== Task data ==

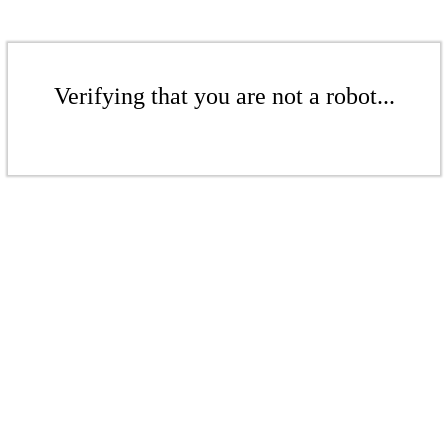
Verifying that you are not a robot...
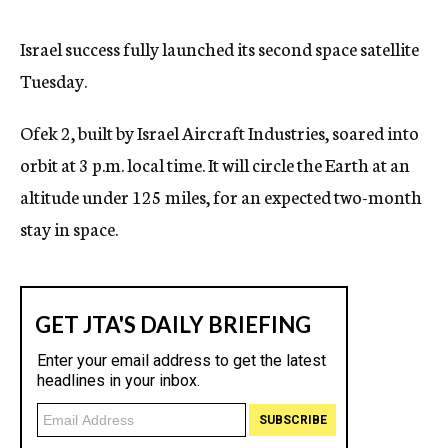
c
y
Israel success fully launched its second space satellite
Tuesday.
Ofek 2, built by Israel Aircraft Industries, soared into
orbit at 3 p.m. local time. It will circle the Earth at an
altitude under 125 miles, for an expected two-month
stay in space.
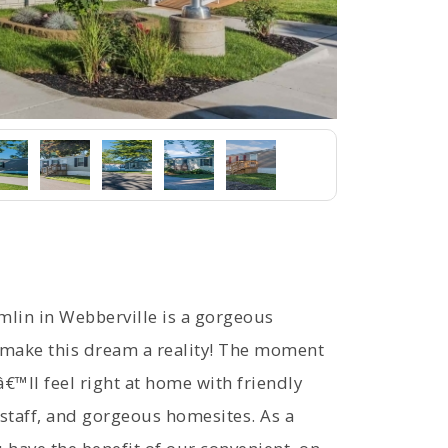
in in Webberville is a gorgeous
ake this dream a reality! The moment
€™ll feel right at home with friendly
staff, and gorgeous homesites. As a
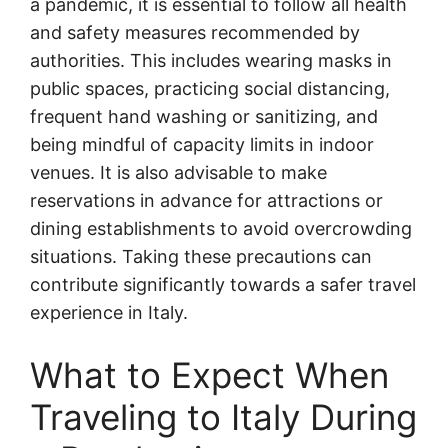
a pandemic, it is essential to follow all health
and safety measures recommended by
authorities. This includes wearing masks in
public spaces, practicing social distancing,
frequent hand washing or sanitizing, and
being mindful of capacity limits in indoor
venues. It is also advisable to make
reservations in advance for attractions or
dining establishments to avoid overcrowding
situations. Taking these precautions can
contribute significantly towards a safer travel
experience in Italy.
What to Expect When
Traveling to Italy During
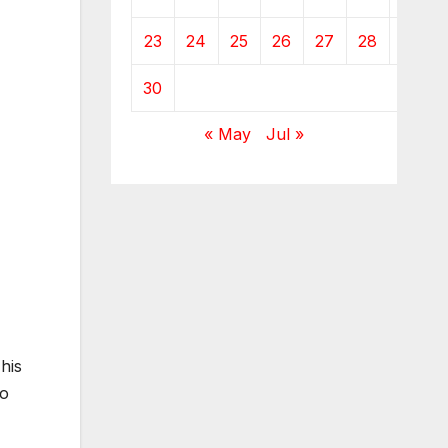
23
24
25
26
27
28
29
30
« May
Jul »
his
to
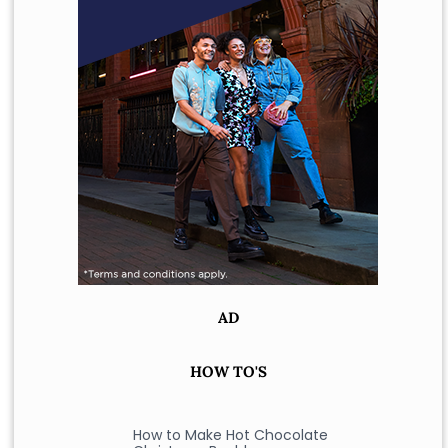
AD
HOW TO'S
How to Make Hot Chocolate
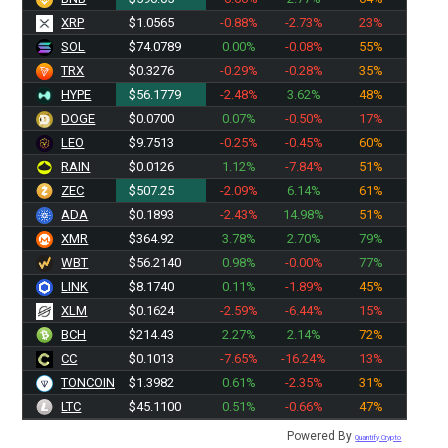
XRP
$1.0565
-0.88%
-2.73%
23%
SOL
$74.0789
0.00%
-0.08%
55%
TRX
$0.3276
-0.29%
-0.28%
35%
HYPE
$56.1779
-2.48%
3.62%
48%
DOGE
$0.0700
0.07%
-0.50%
17%
LEO
$9.7513
-0.25%
-0.45%
60%
RAIN
$0.0126
1.12%
-7.84%
51%
ZEC
$507.25
-2.09%
6.14%
61%
ADA
$0.1893
-2.43%
14.98%
51%
XMR
$364.92
3.78%
2.70%
79%
WBT
$56.2140
0.98%
-0.00%
77%
LINK
$8.1740
0.11%
-1.89%
45%
XLM
$0.1624
-2.59%
-6.44%
15%
BCH
$214.43
2.27%
2.14%
72%
CC
$0.1013
-7.65%
-16.24%
13%
TONCOIN
$1.3982
0.61%
-2.35%
31%
LTC
$45.1100
0.51%
-0.66%
47%
Powered By
Quantify Crypto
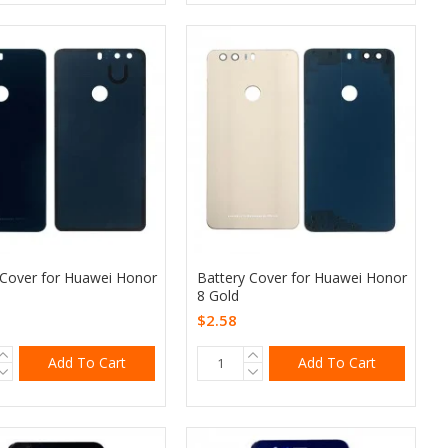
 Cover for Huawei Honor
Battery Cover for Huawei Honor
8 Gold
$2.58
Add To Cart
Add To Cart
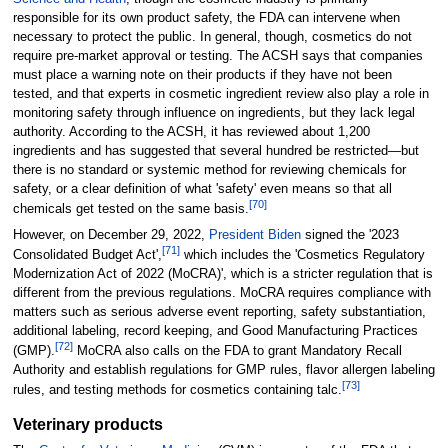
responsible for its own product safety, the FDA can intervene when
necessary to protect the public. In general, though, cosmetics do not
require pre-market approval or testing. The ACSH says that companies
must place a warning note on their products if they have not been
tested, and that experts in cosmetic ingredient review also play a role in
monitoring safety through influence on ingredients, but they lack legal
authority. According to the ACSH, it has reviewed about 1,200
ingredients and has suggested that several hundred be restricted—but
there is no standard or systemic method for reviewing chemicals for
safety, or a clear definition of what 'safety' even means so that all
[
70
]
chemicals get tested on the same basis.
However, on December 29, 2022,
President Biden
signed the '2023
[
71
]
Consolidated Budget Act',
which includes the 'Cosmetics Regulatory
Modernization Act of 2022 (MoCRA)', which is a stricter regulation that is
different from the previous regulations. MoCRA requires compliance with
matters such as serious adverse event reporting, safety substantiation,
additional labeling, record keeping, and Good Manufacturing Practices
[
72
]
(GMP).
MoCRA also calls on the FDA to grant Mandatory Recall
Authority and establish regulations for GMP rules, flavor allergen labeling
[
73
]
rules, and testing methods for cosmetics containing talc.
Veterinary products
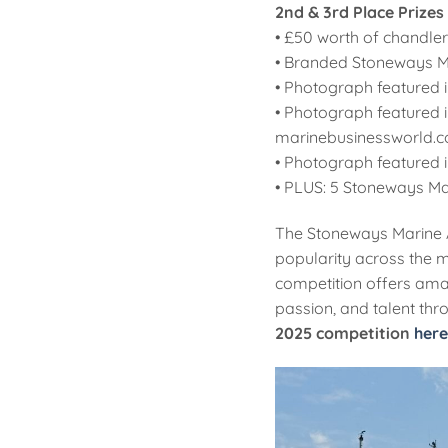
2nd & 3rd Place Prizes
• £50 worth of chandle
• Branded Stoneways M
• Photograph featured i
• Photograph featured 
marinebusinessworld.c
• Photograph featured 
• PLUS: 5 Stoneways Mar
The Stoneways Marine A
popularity across the m
competition offers amat
passion, and talent thro
2025 competition
here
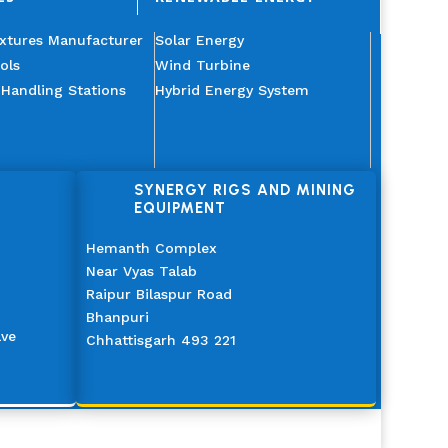
ixtures Manufacturer
Solar Energy
ols
Wind Turbine
 Handling Stations
Hybrid Energy System
SYNERGY RIGS AND MINING
EQUIPMENT
Hemanth Complex
Near Vyas Talab
Raipur Bilaspur Road
Bhanpuri
ave
Chhattisgarh 493 221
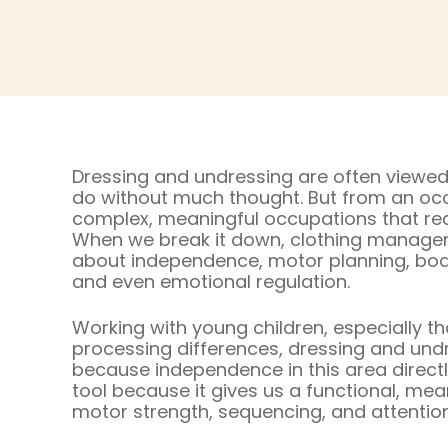
Dressing and undressing are often viewed
do without much thought. But from an occ
complex, meaningful occupations that requir
When we break it down, clothing managemen
about independence, motor planning, bod
and even emotional regulation.
Working with young children, especially t
processing differences, dressing and undre
because independence in this area directly 
tool because it gives us a functional, mean
motor strength, sequencing, and attention t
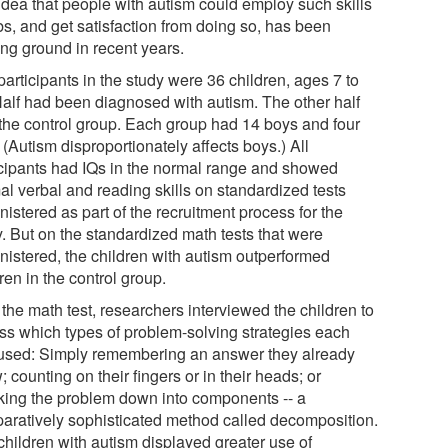
idea that people with autism could employ such skills
bs, and get satisfaction from doing so, has been
ing ground in recent years.
articipants in the study were 36 children, ages 7 to
Half had been diagnosed with autism. The other half
the control group. Each group had 14 boys and four
. (Autism disproportionately affects boys.) All
icipants had IQs in the normal range and showed
al verbal and reading skills on standardized tests
istered as part of the recruitment process for the
y. But on the standardized math tests that were
nistered, the children with autism outperformed
ren in the control group.
 the math test, researchers interviewed the children to
ss which types of problem-solving strategies each
used: Simply remembering an answer they already
 counting on their fingers or in their heads; or
king the problem down into components -- a
aratively sophisticated method called decomposition.
children with autism displayed greater use of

===

Can you reproduce, word for word, the text read from every page in the listing above, leaving the pictures out?

* Task solution *
Verifying that you are not a robot...
c
y
Israel success fully launched its second space satellite
Tuesday.
Ofek 2, built by Israel Aircraft Industries, soared into
orbit at 3 p.m. local time. It will circle the Earth at an
altitude under 125 miles, for an expected two-month
stay in space.
in in Webberville is a gorgeous
ake this dream a reality! The moment
€™ll feel right at home with friendly
staff, and gorgeous homesites. As a
a pandemic, it is essential to follow all health
and safety measures recommended by
authorities. This includes wearing masks in
public spaces, practicing social distancing,
frequent hand washing or sanitizing, and
being mindful of capacity limits in indoor
venues. It is also advisable to make
reservations in advance for attractions or
dining establishments to avoid overcrowding
situations. Taking these precautions can
contribute significantly towards a safer travel
experience in Italy.
What to Expect When
Traveling to Italy During
23
24
25
26
27
28
29
30
« May
Jul »
his
to
AD
HOW TO'S
How to Make Hot Chocolate
XRP
$1.0565
-0.88%
-2.73%
23%
SOL
$74.0789
0.00%
-0.08%
55%
TRX
$0.3276
-0.29%
-0.28%
35%
HYPE
$56.1779
-2.48%
3.62%
48%
DOGE
$0.0700
0.07%
-0.50%
17%
LEO
$9.7513
-0.25%
-0.45%
60%
RAIN
$0.0126
1.12%
-7.84%
51%
ZEC
$507.25
-2.09%
6.14%
61%
ADA
$0.1893
-2.43%
14.98%
51%
XMR
$364.92
3.78%
2.70%
79%
WBT
$56.2140
0.98%
-0.00%
77%
LINK
$8.1740
0.11%
-1.89%
45%
XLM
$0.1624
-2.59%
-6.44%
15%
BCH
$214.43
2.27%
2.14%
72%
CC
$0.1013
-7.65%
-16.24%
13%
TONCOIN
$1.3982
0.61%
-2.35%
31%
LTC
$45.1100
0.51%
-0.66%
47%
Powered By
Quantify Crypto
 Cover for Huawei Honor
Battery Cover for Huawei Honor
8 Gold
$2.58
Add To Cart
Add To Cart
responsible for its own product safety, the FDA can intervene when
necessary to protect the public. In general, though, cosmetics do not
require pre-market approval or testing. The ACSH says that companies
must place a warning note on their products if they have not been
tested, and that experts in cosmetic ingredient review also play a role in
monitoring safety through influence on ingredients, but they lack legal
authority. According to the ACSH, it has reviewed about 1,200
ingredients and has suggested that several hundred be restricted—but
there is no standard or systemic method for reviewing chemicals for
safety, or a clear definition of what 'safety' even means so that all
[
70
]
chemicals get tested on the same basis.
However, on December 29, 2022,
President Biden
signed the '2023
[
71
]
Consolidated Budget Act',
which includes the 'Cosmetics Regulatory
Modernization Act of 2022 (MoCRA)', which is a stricter regulation that is
different from the previous regulations. MoCRA requires compliance with
matters such as serious adverse event reporting, safety substantiation,
additional labeling, record keeping, and Good Manufacturing Practices
[
72
]
(GMP).
MoCRA also calls on the FDA to grant Mandatory Recall
Authority and establish regulations for GMP rules, flavor allergen labeling
[
73
]
rules, and testing methods for cosmetics containing talc.
Veterinary products
2nd & 3rd Place Prizes
• £50 worth of chandle
• Branded Stoneways M
• Photograph featured i
• Photograph featured 
marinebusinessworld.c
• Photograph featured 
• PLUS: 5 Stoneways Mar
The Stoneways Marine A
popularity across the m
competition offers amat
passion, and talent thro
2025 competition
here
ixtures Manufacturer
Solar Energy
ols
Wind Turbine
 Handling Stations
Hybrid Energy System
SYNERGY RIGS AND MINING
EQUIPMENT
Hemanth Complex
Near Vyas Talab
Raipur Bilaspur Road
Bhanpuri
ave
Chhattisgarh 493 221
Dressing and undressing are often viewed
do without much thought. But from an occ
complex, meaningful occupations that requir
When we break it down, clothing managemen
about independence, motor planning, bod
and even emotional regulation.
Working with young children, especially t
processing differences, dressing and undre
because independence in this area directly 
tool because it gives us a functional, mean
motor strength, sequencing, and attention t
idea that people with autism could employ such skills
bs, and get satisfaction from doing so, has been
ing ground in recent years.
articipants in the study were 36 children, ages 7 to
Half had been diagnosed with autism. The other half
the control group. Each group had 14 boys and four
. (Autism disproportionately affects boys.) All
icipants had IQs in the normal range and showed
al verbal and reading skills on standardized tests
istered as part of the recruitment process for the
y. But on the standardized math tests that were
nistered, the children with autism outperformed
ren in the control group.
 the math test, researchers interviewed the children to
ss which types of problem-solving strategies each
used: Simply remembering an answer they already
 counting on their fingers or in their heads; or
king the problem down into components -- a
aratively sophisticated method called decomposition.
children with autism displayed greater use of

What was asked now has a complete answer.